Task requirements:
With the pictures left out, print exactly the lines below that run from the one containing "mouse_move(326, 301)" through the one containing "left_click(52, 129)".

[Material for this task Boundary: Start]

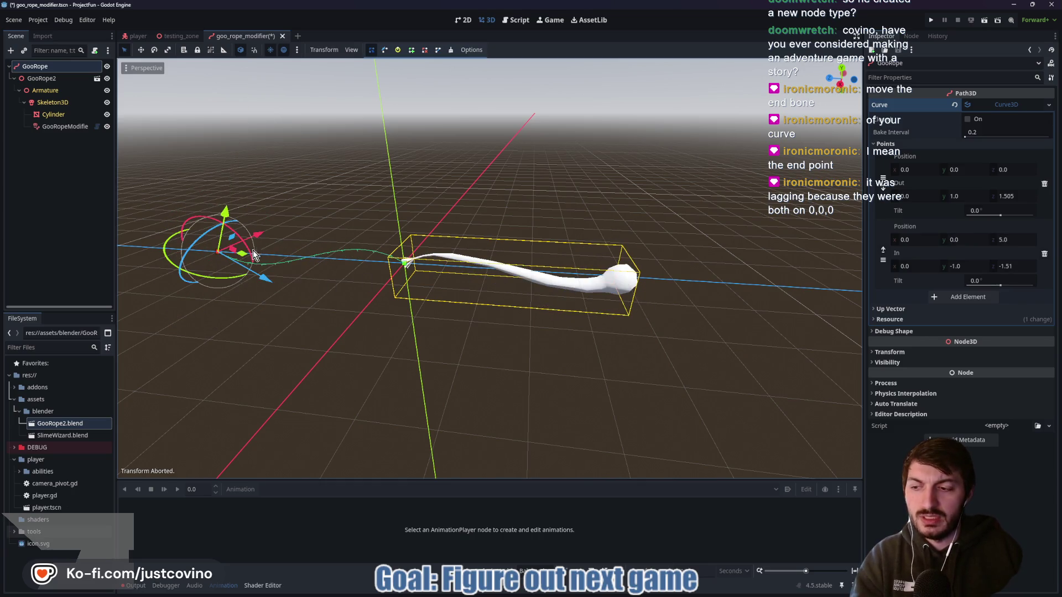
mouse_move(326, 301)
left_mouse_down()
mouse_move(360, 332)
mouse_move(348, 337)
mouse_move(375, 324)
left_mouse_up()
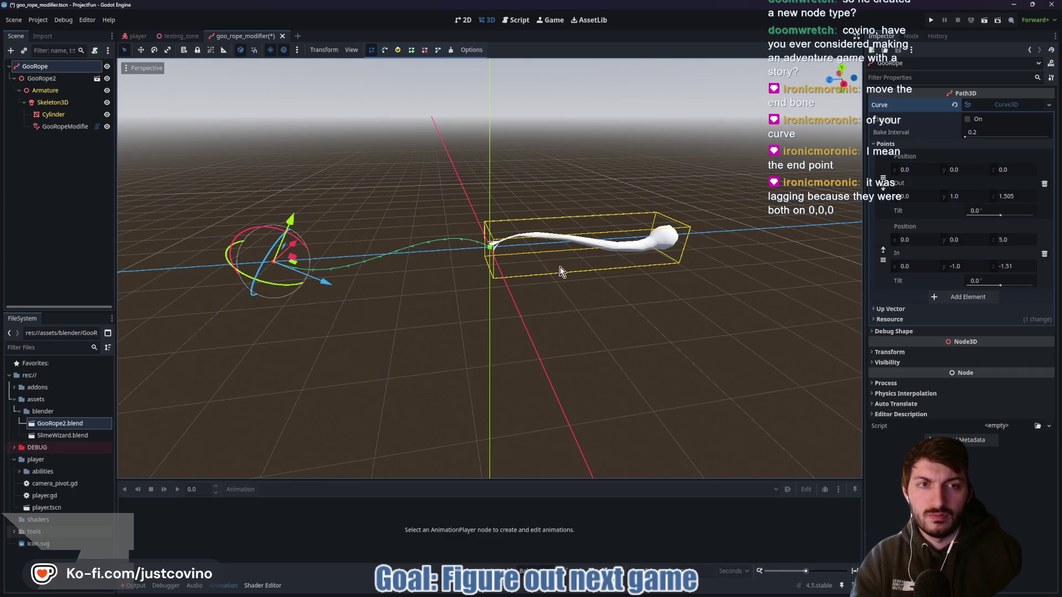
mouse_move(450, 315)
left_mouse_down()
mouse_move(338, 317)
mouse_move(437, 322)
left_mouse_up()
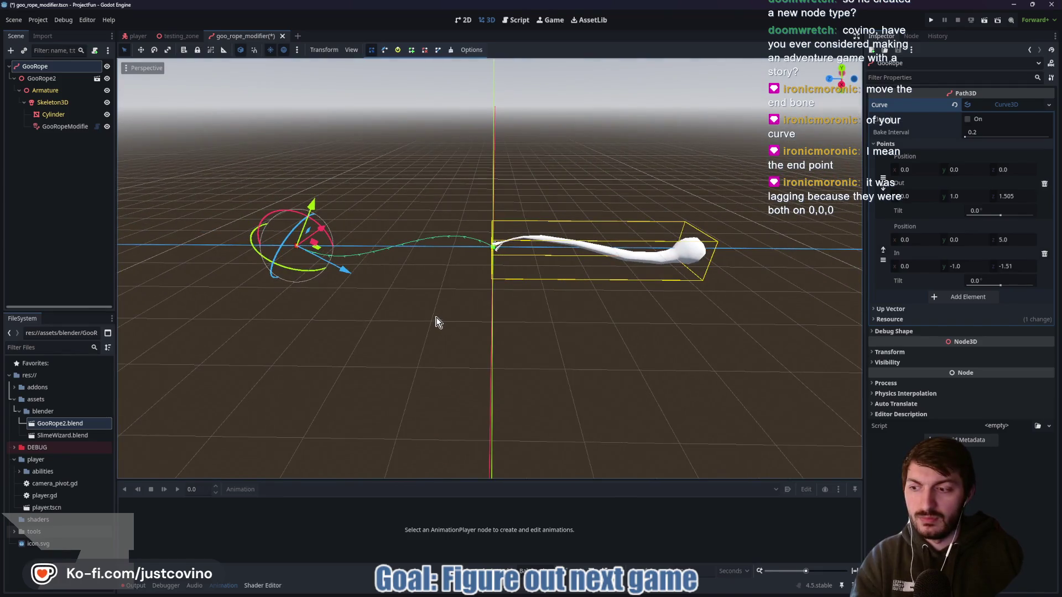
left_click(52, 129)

[Material for this task Boundary: End]
[Material for this task Boundary: Start]

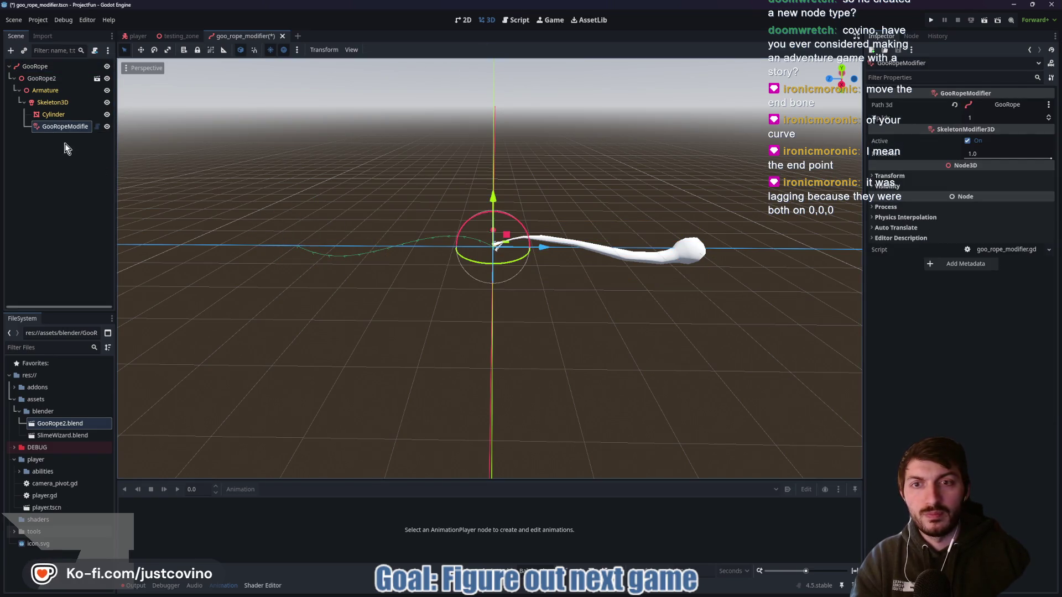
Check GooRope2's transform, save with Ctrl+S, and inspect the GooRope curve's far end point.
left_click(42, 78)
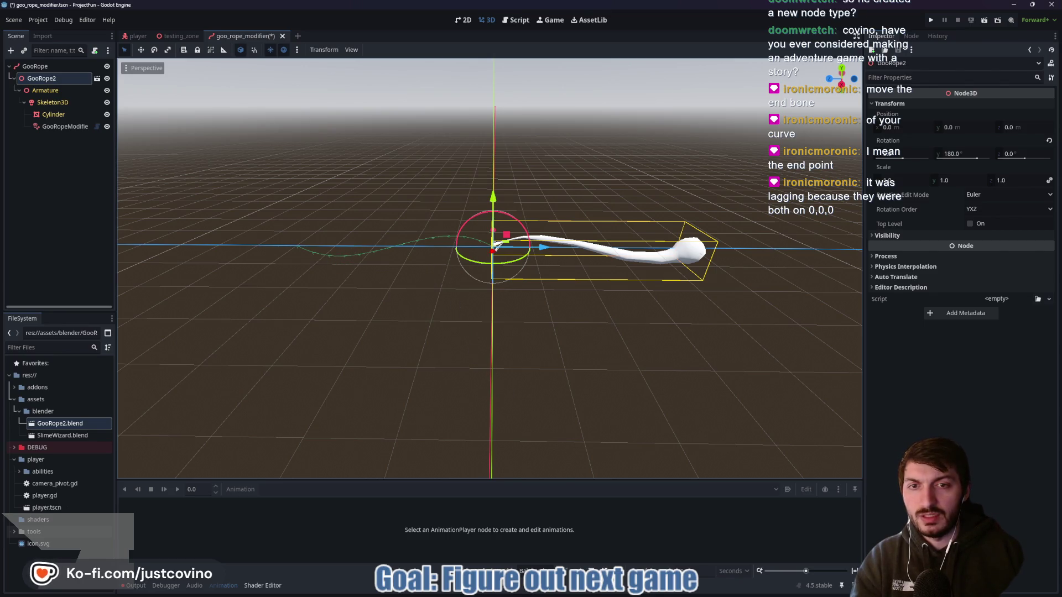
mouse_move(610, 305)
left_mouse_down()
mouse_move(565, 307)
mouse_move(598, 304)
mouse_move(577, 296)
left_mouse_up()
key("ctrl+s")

[Material for this task Boundary: End]

Answer to the problem:
mouse_move(326, 301)
left_mouse_down()
mouse_move(360, 332)
mouse_move(348, 337)
mouse_move(375, 324)
left_mouse_up()
mouse_move(450, 315)
left_mouse_down()
mouse_move(338, 317)
mouse_move(437, 322)
left_mouse_up()
left_click(52, 129)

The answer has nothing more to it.